Q: How long do Singapura cats live?
The lifespan of Singapura cats is between 9-15 years, however longer lives than the average were recorded as well.
Q: How many kittens do Singapura cats have on average?
Generally they have a litter of 2-3 kittens
Q: Are Singapura cats trainable?
Certainly. The only problem is they seem to be better trainers of us than we are of them. You have to stay one step ahead of these cats: and they are very good.
Q: What is the favorite thing Singapura cats like to do?
These beguiling creatures with large eyes and ears do not miss much going on around them and want to be part of everything you do but cooking and riding on your shoulder is a particular favorite, pens when you are trying to write and keyboards make great toys too…Of course they are very playful cats even when they are an adults, its like having a kitten all the time and will be happy with the regular cat toy arsenal.
Q: Should I have only one kitten?
Are you likely will be leaving your kitten alone for more than three or three hours a day? In this case it could be sensible and kinder to buy two for a company, unless you have already any household pets in your home like dogs or cats. They are very much human oriented and often bringing out the best in another family pet.
Q: Why my kitten is de-sexed in the early age?
The kittens recover form the operation far more quickly than older kittens and are generally ready to go to their new homes a week or so later. Pet kitten buyers are happy about the fact that paying little more money will save them time and hassles to bring their new babies to the vet for an additional visit.
Q: What is PK Deficiency?
Erythrocyte Pyruvate Kinase Deficiency (PK Deficiency) is an inherited hemolytic anemia that occurs in Abyssinian, Somali, Bengal and some domestic shorthair cats. Unfortunately, in the recent years has been discovered that Singapura breed has also been affected by this genetic disorder. It is very important that all breeders will do required testing before producing any kittens offspring that might be affected by PK Deficiency. All cats in our cattery are tested negative for PK Deficiency.
Q: What are the vaccinations for my Singapura kitten?
1. The first FVRCP vaccinations are administered when kittens are usually 8, 12 weeks old. The first of set of vaccination primes the kitten's matured immune system, while the final set provides immunity for a year. The FVRCP, called also "three way", vaccinations include the following vaccinations against:
1.Feline Rhinotracheitis that is caused by a herpes virus, and can cause sneezing, fever, ocular discharge, and coughing.
2.Feline Calicivirus- this virus can cause respiratory signs, fever, drooling ulcers of the mouth and footpads, pneumonia, diarrhea, arthritis, and neurologic signs
3.Feline Distemper or Feline Panleukopenia-very common and contagious viral disease that causes fever, weakness, vomiting and diarrhea. It is often fatal in kittens. The virus that causes feline distemper is not the same as canine distemper virus.
2. The rabies vaccination is recommended to administer to the kitten when he/or she is 12 months old and given NOT AT THE SAME TIME as any other vaccinations shots. Make sure there is at least 4 weeks break between each vaccination.
****PLEASE ASK VET FOR a PureVax or only NON -Adjuvanted vaccinations for your cats -read here why http://catinfo.org/?link=vaccines#Overview
Rabbies is a viral disease and is most often spread by wild raccoons, foxes and bats. There is no treatment for rabies in animals, and the only test involves removing the brain. Untreated rabies is also fatal in humans, who catch the disease from the bites and scratches of infected animals. Dogs and cats can carry and spread the virus for weeks to months while appearing normal.
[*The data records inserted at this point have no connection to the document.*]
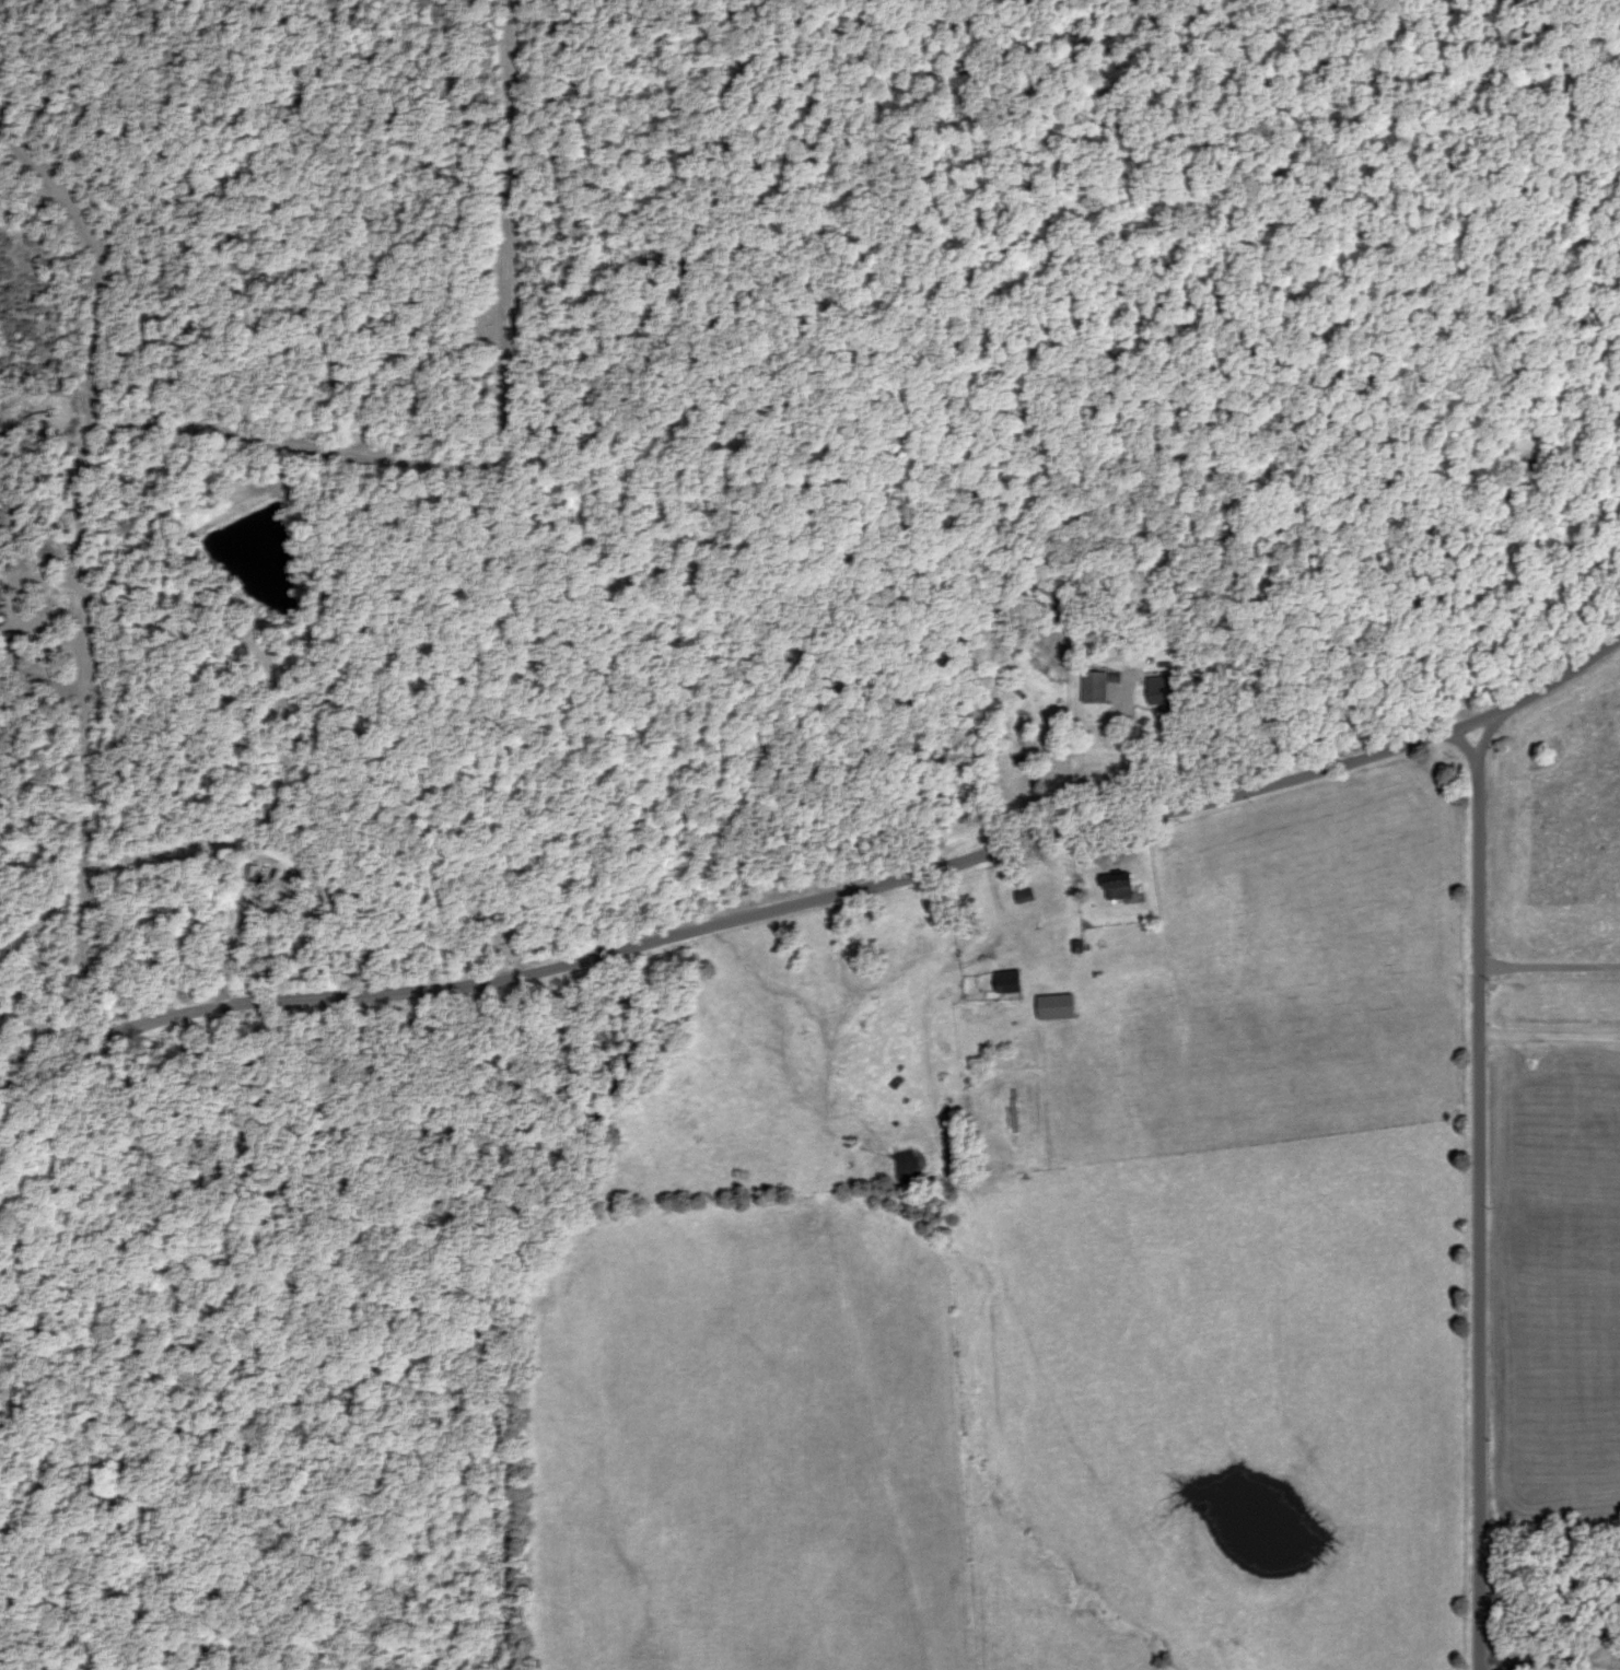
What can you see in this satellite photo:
road: (87, 556)
building: (0, 609)
building: (19, 642)
building: (1099, 687)
building: (1163, 691)
building: (287, 855)
building: (1122, 887)
building: (1026, 897)
road: (881, 911)
building: (1012, 982)
road: (37, 1008)
road: (40, 1044)
road: (82, 1057)
road: (1468, 1210)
Q: Should I bring my current household pets to the vet before adopting a Singapura Cat?
YES, if you have other felines in the house make sure they are all check against:
Feline Leukemia Virus (FeLV) -is an incurable virus that destroys the immune system of a cat, leading to fatal infections and cancers. It is transmitted through saliva, urine and other body fluids. It is relatively common in our area. Initially cats appear healthy and normal, yet still are contagious to other cats.
Feline Immunodeficiency Virus (FIV)- also known as Feline AIDS, this virus also wears down a cat's immune system, predisposing it to eventually fatal infections and cancers.